Sanırım Galatasaray yönetimleri tarafından yıpratılmayan bir tek Ergün Penbe kalacak elimizde. Onu da önümüzdeki sezon sonunda kullanıp yitireceklerdir. Rijkaard’ın yerine kim gelirse gelsin kısa vadede başarısız olacağı için günü kurtarmak adına elinden gelen her şeyi yapan bir Galatasaray yönetimi ve bu yolda harcanan Galatasaray değerlerinin kısa filmini izledik hafta boyunca. Tüm bunların üstüne olası bir Kadıköy galibiyeti, küflenmiş ekmeğin üstüne sürülmüş bal-kaymak gibi olacaktır ne yazıkki. Hagi’nin bu şartlarda görevi kabul etmesinin sebebini ayrıca merak ediyorum. Birkaç ihtimal var: Yoğun Galatasaray sevgisi, futbol aşkı, tatlı Kadıköy galibiyeti ihtimali ya da maalesef Hagi’ye gelen başka teklif olmayışı. Bana en yakın gelen ihtimal E şıkkı, hepsi.

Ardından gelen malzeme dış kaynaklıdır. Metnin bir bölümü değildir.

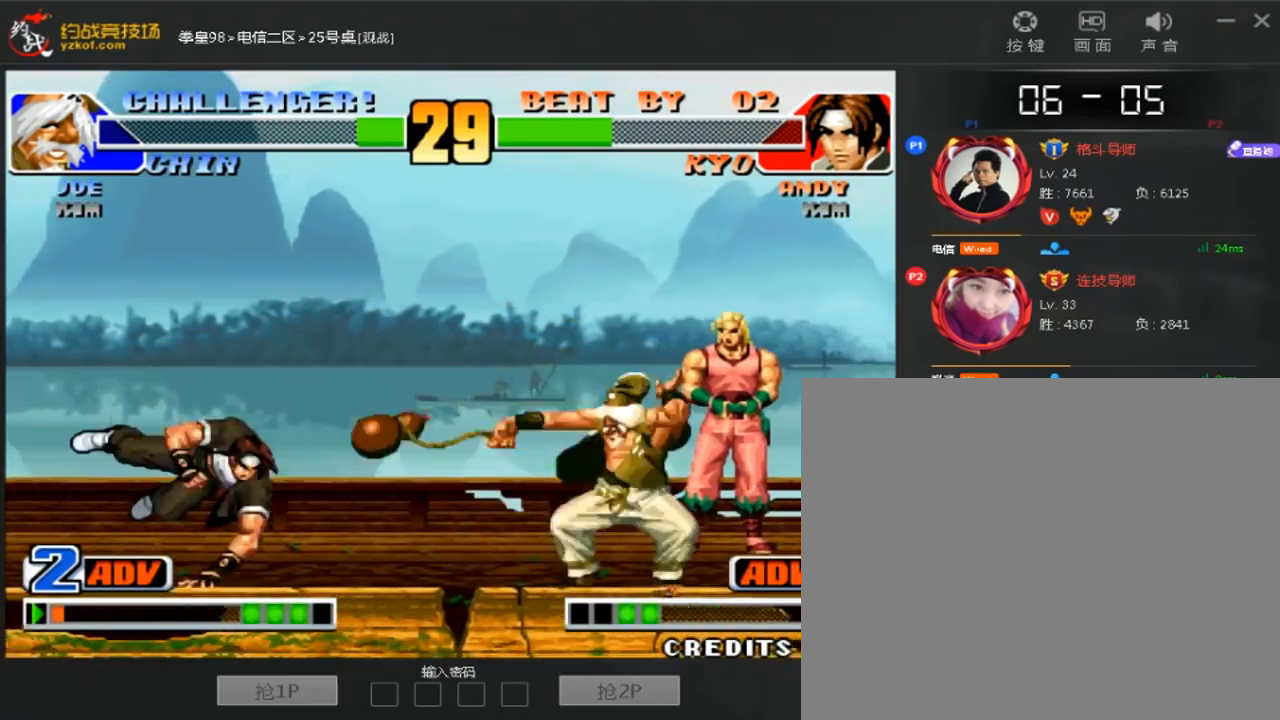
{"dt_ms": 480, "buttons": [], "left_stick": "right", "events": [[320, "left_stick", "right"]]}
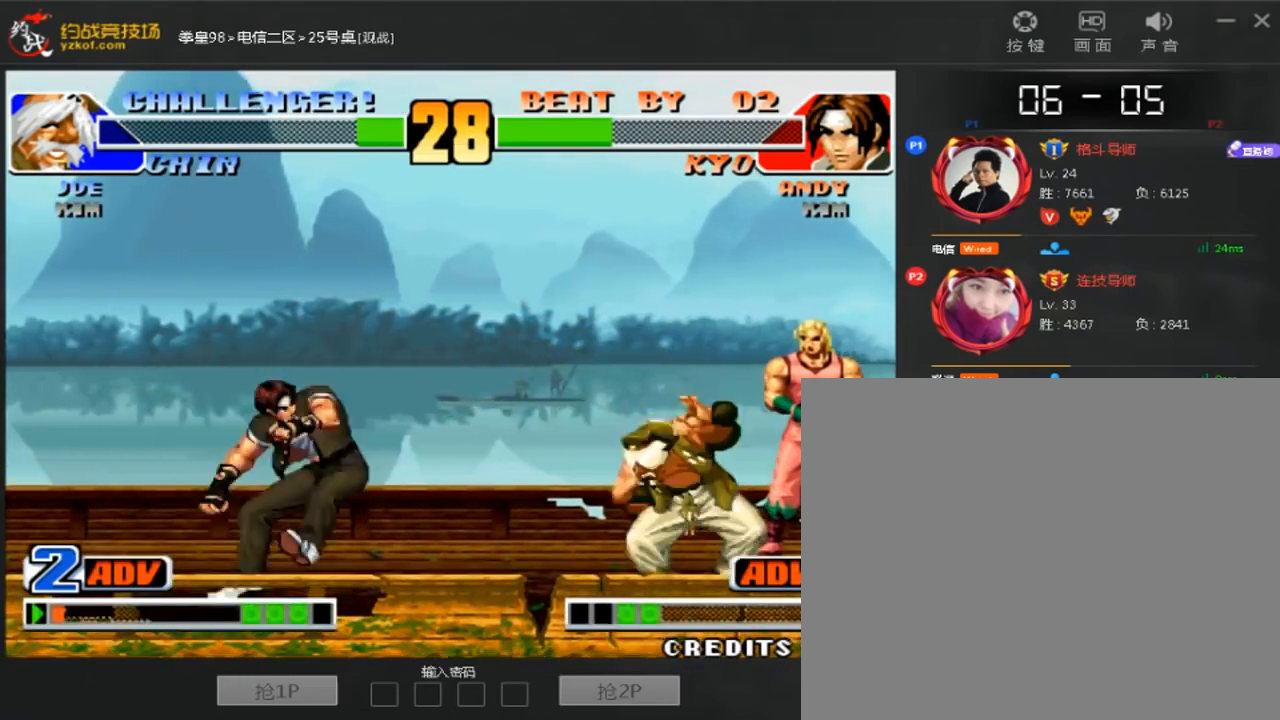
{"dt_ms": 520, "buttons": [], "left_stick": "center", "events": [[120, "left_stick", "center"]]}
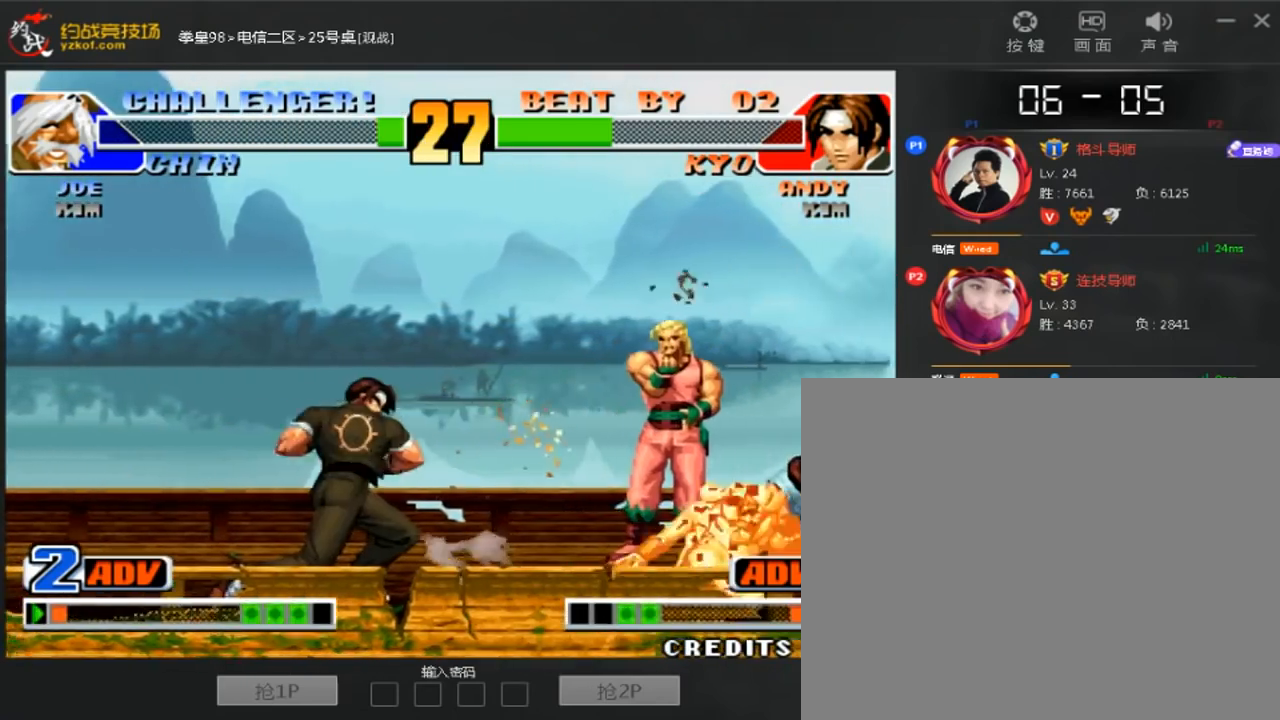
{"dt_ms": 480, "buttons": [], "left_stick": "down-right", "events": [[280, "left_stick", "left"], [400, "left_stick", "center"], [480, "left_stick", "down-right"]]}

Galatasaray’ın bir başka kahramanı Fatih Terim’in ise gelen teklifi reddetmesine ne kadar sevindiğimi anlatamam. Belki cicili bicili ismiyle motivasyon dediğimiz üstün yeteneğini kullanarak bizi düzlüğe çıkarmaya en yakın adaydı ancak “gaz” ile çalışan bir takımım olsun istemiyorum. İmparator da olsa, bize harika günler de yaşatmış olsa, futbol dehasının 90’lı yıllarda sıkışıp kaldığına inanıyorum.


Hagi’nin teknik direktörlüğünü beğenmeyenler olacaktır. Ancak ben, Hagi’nin teknik direktörlüğü hakkında yorum yapma hakkını kendimde görmüyorum. Zaten Hagi’nin teknik direktörlüğü ile ilgili yorum yapmak için elimizde önyargıdan başka ne varki. Hagi de çoğu büyük futbolcu gibi o çok tanıdık “her iyi futbolcu iyi teknik direktör olamaz” düsturunun kurbanı oluyor her seferinde. Halbuki Hagi’nin teknik direktörlük kariyeri, yetersiz olduğunu iddia etmek için yeterli uzunluğa bile sahip değil. Belki Hagi’nin son denemesi olacak, belki bir daha Türkiye’ye adım atmayacak ya da belki Galatasaray, Hagi için futbolculuk kariyerinde olduğu gibi teknik direktörlük kariyerinin de zirvesi olacak. Belki “Gica” büyüsü bozulacak ya da futbolculuğuna yaraşır günler yaşayacak. Henüz bunları konuşmak için çok erken. Biz Hagi’yi görünce yüzünde gülümseme oluşan bir taraftar topluluğuyuz. Biz Galatasaray taraftarı olarak yönetim bu adamları ne kadar yıpratmaya çalışırsa çalışsın Hagi Ve Tugay’ı yıpratmamalıyız.


Rijkaard geldiğinde, Bülent Korkmaz’ın apar topar gönderildiğine üzülürken bir yandan da bu sefer gelen Hollandalı’nın yüksek kredisi olmasına güvenip, kolay kolay tükenmeyeceği için güçlü bir Galatasaray beklentisi içine girmiştim. Şimdi bambaşka ikilemlerim var. Bir yandan Rijkaard’ın gitmesine, başarıyı yakalamadan ayrılmasına üzülüyorum. Bir yandan da onu fazla rahatsız etmediğimize, bir kaç çatlak ses dışında teknik direktörlüğüne fazla yorum yapılmadan ayrılıyor olmasına seviniyorum. Hagi gibi bir değerin bile sezon sonunda kovulabileceği ihtimalini düşünüp, korkuyorum. Yinede her zamanki gibi hep beraber, Ay lav yu Hagi!